Hückelhoven. Der Brunnenhof im Gymnasium hat ein neues Gesicht bekommen. Farbenfroh und lebendig präsentierten sich die elf neuen Bilder, die im Bereich über dem Brunnen für Abwechslung auf dem grauen Beton sorgen sollen.

Entstanden sind die elf Bilder in vier Kunstkursen der Jahrgangsstufen elf und zwölf und unter der Anleitung des Kunstlehrers Peter Keite. „Es war sozusagen seine erste Amtshandlung an dieser Schule”, erklärte Schulleiter Walter Woltery bei der Enthüllung des Bilderensembles.
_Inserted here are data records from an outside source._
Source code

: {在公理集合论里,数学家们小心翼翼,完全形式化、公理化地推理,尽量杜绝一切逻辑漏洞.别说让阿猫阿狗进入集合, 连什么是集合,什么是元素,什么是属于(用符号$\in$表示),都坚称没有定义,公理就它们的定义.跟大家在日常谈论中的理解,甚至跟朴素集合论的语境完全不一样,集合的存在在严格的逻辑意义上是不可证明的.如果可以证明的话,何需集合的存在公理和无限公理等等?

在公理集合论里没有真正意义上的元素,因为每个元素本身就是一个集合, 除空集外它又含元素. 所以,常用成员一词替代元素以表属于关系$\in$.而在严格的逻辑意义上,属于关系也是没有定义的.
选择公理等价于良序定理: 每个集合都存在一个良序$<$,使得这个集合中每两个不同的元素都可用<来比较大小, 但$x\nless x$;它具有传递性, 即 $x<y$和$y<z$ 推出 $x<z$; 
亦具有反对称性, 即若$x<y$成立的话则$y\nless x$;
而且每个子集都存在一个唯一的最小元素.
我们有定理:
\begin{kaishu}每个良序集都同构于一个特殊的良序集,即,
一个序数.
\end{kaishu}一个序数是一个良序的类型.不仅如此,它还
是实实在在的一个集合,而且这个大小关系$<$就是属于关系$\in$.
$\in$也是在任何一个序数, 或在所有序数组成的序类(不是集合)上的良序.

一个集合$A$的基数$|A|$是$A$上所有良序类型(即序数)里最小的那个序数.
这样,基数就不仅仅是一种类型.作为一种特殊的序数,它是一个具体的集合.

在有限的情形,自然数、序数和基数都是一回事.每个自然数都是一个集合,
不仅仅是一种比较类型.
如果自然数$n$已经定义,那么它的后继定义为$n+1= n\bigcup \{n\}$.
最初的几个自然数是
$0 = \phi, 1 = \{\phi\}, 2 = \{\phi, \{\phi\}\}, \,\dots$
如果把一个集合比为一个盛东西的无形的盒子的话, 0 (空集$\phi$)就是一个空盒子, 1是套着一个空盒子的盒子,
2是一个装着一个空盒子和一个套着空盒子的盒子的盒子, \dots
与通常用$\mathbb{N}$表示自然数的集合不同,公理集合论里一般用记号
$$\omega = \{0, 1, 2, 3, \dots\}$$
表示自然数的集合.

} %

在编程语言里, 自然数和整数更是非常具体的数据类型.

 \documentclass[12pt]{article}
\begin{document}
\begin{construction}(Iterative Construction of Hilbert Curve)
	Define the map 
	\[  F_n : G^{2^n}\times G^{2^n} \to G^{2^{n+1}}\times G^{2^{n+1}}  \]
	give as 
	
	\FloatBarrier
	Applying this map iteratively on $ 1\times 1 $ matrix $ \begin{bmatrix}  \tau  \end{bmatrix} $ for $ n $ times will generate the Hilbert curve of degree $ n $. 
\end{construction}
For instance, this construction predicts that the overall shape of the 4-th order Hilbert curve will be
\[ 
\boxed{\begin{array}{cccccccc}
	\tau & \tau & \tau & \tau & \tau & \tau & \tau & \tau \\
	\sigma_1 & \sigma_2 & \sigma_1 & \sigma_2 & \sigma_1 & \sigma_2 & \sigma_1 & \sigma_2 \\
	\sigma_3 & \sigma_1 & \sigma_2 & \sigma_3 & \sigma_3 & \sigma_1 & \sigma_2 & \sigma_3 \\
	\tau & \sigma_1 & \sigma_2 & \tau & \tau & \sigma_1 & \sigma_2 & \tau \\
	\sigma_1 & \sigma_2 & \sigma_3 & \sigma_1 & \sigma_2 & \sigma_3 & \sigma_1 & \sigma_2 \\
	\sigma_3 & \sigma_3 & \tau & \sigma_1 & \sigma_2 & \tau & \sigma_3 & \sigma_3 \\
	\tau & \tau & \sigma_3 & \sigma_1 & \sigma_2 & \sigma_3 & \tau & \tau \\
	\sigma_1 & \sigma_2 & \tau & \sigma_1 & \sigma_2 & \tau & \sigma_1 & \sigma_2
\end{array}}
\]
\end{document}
Vorher hingen an den Aufgängen und Geländern bereits Bilder, die jedoch schon in die Jahre gekommen waren. Rund 20 Jahre lang hatten sie die Aufgänge mit eher nüchternen und konstruktivistischen Darstellungen geschmückt.

Schnell waren sich Keite und Woltery einig, dass der Brunnenhof eine optische Aufpeppung gut vertragen könnte. Die neuen Motive nehmen das Thema des Brunnens auf und zeigen idealtypische Szenen mit Menschen, die spielen, tanzen, in Bewegung sind. Dabei sind die Farben bewusst bunt und intensiv gewählt. „Wir wollte die Farben des Brunnens in den Bildern widerspiegeln”, erklärte Philipp Reindahl die Farbwahl. Er hatte zusammen mit Mitschülern die Bilder gemalt. Dazu wurden die ursprünglichen Bilder kurzerhand weiß übermalt und mit den neuen Motiven versehen.

„Die ursprünglichen Bilder waren abstrakte Darstellungen geometrischer Formen, die einem anderen Denken und Wahrnehmen entsprungen sind”, wie Keite es bezeichnete. Als zusätzliches bindendes Element ziehen sich auch Fantasiepflanzen durch die Bilder und verleihen ihnen etwas Traumhaftes.

Der Brunnenhof sei auch ein Markenzeichen der Schule, erklärte Schulleiter Woltery. Daher sei eine Motivfolge gewählt worden, die im Kontrast zum eher tristen Grau des Treppenaufganges steht. Die Bilder, die auf zwei Ebenen und versetzt angebracht sind, verleihen dem an sich nüchternen Ort eine positive Wärme.